According to him, [it has] all the elements that would prevent a degeneration of democracy and, on the other hand, would ensure that actions are directed to the interests of the majority.
Otanes’ democracy, however, seems to me more intended as direct democracy, in the style of the Athenian agora. In fact, his statement “I neither want to command nor be commanded” convinces me in this assessment. We find it in chapter 83 of the Stories of Herodotus .
Was this Otanes an ante litteram libertarian?
For Megabizo, it is necessary to entrust the power to a group of the best
The problem of democracy, however, for Megabizo, lies in entrusting the government to “an inept multitude”, devoid of that intelligence which is represented by acting according to “its design”. “And how could it not be?” Nothing good has been taught to it and nothing has it learned by natural ingenuity; it breaks in and falls, without understanding: it is a flooded river », explains the satrap in the Histories.
This is why his solution is that of a ‟democracy of… meritˮ: «we give power to a group of men chosen from among the most capable. It is from the most capable men that one expects the wisest decisions”.
Today we can identify in representative parliamentary democracy this possibility of choosing “among the most capable” that Megabizo imagined.
Darius: Only monarchy saves us from personal hatreds and plots
Darius joins the conversation: “When the people are in command, it is inevitable that the value of rulers will decline, “. To him, however, even the oligarchy is not convincing: ” among the many men of merit who devote themselves to the interest of the state, strong personal hatreds are apt to arise; each one wanting to be the leader and make his own ideas triumph.”
On the other hand, Darius goes on to corroborate his own thesis of the one man in charge [stating that] on the other hand, in democracy ” not hatreds but strong friendships arise among the incompetent, and are to the detriment of the common interest: for those who harm the state act by conspiracies “.
It seems clear to me that everyone expresses Truths. What is the best form of government, in conclusion?
In conclusion, I believe that the question “what is the best form of government?ˮ is ill-posed, or at least incomplete.

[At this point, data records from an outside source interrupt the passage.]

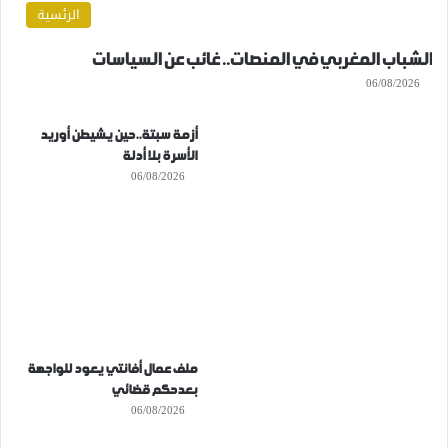
الرئسية
الشباب المغربي في المنصات.. غائب عن السياسات
06/08/2026
أزمة سبتة..حين يشيطن أوريد
الأسرة بلا أدلة
06/08/2026
ملف عمال أفانتي يعود للواجهة
بعدحكم قضائي
06/08/2026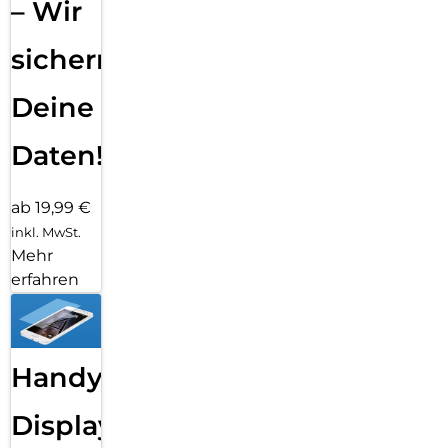
– Wir
sichern
Deine
Daten!
ab 19,99 €
inkl. MwSt.
Mehr
erfahren
Handy
Displayfolie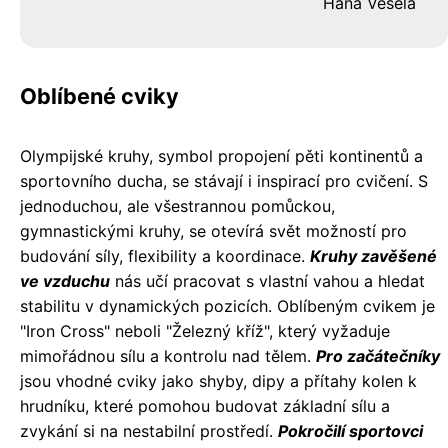
Hana Veselá
Oblíbené cviky
Olympijské kruhy, symbol propojení pěti kontinentů a
sportovního ducha, se stávají i inspirací pro cvičení. S
jednoduchou, ale všestrannou pomůckou,
gymnastickými kruhy, se otevírá svět možností pro
budování síly, flexibility a koordinace.
Kruhy zavěšené
ve vzduchu
nás učí pracovat s vlastní vahou a hledat
stabilitu v dynamických pozicích. Oblíbeným cvikem je
"Iron Cross" neboli "Železný kříž", který vyžaduje
mimořádnou sílu a kontrolu nad tělem.
Pro začátečníky
jsou vhodné cviky jako shyby, dipy a přítahy kolen k
hrudníku, které pomohou budovat základní sílu a
zvykání si na nestabilní prostředí.
Pokročilí sportovci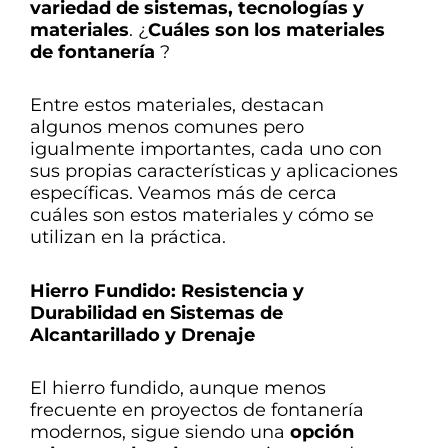
variedad de sistemas, tecnologías y
materiales
. ¿
Cuáles son los materiales
de fontanería
?
Entre estos materiales, destacan
algunos menos comunes pero
igualmente importantes, cada uno con
sus propias características y aplicaciones
específicas. Veamos más de cerca
cuáles son estos materiales y cómo se
utilizan en la práctica.
Hierro Fundido: Resistencia y
Durabilidad en Sistemas de
Alcantarillado y Drenaje
El hierro fundido, aunque menos
frecuente en proyectos de fontanería
modernos, sigue siendo una
opción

I believe that it is the institutional “checks and counterbalancesˮ, if effective and functioning, that ensure a solution to the critical issues argued by Octanes, Megabizo and Darius with respect to different forms of government.
There is, in short, in my view, no absolute better form of government than another.
Thus, in my view, a debate on the best form of government cannot but include one on the “checks and counterbalancesˮ necessary for any form of government not to degenerate into tyranny or corruption.
Sources and Notes:
 Plutarch of Chaeronea, Greek writer and philosopher, 45 (or 50)-120 CE, ” De unius in republica dominatione ” (EN).
“Now these three types of government were distributed among the nations that had the most powerful and the largest empire.
Thus the Persians enjoyed kingship, because their king had full absolute power in all things, without being held accountable to anyone.
The Spartans had a council composed of a small number of the best and most considerable people in the city, who managed all affairs.
The Athenians kept the popular government free and exempt from all other intermingling.”
 Herodotus of Halicarnassus, 440-429 B.C., “Histories” (Book III, 80:83).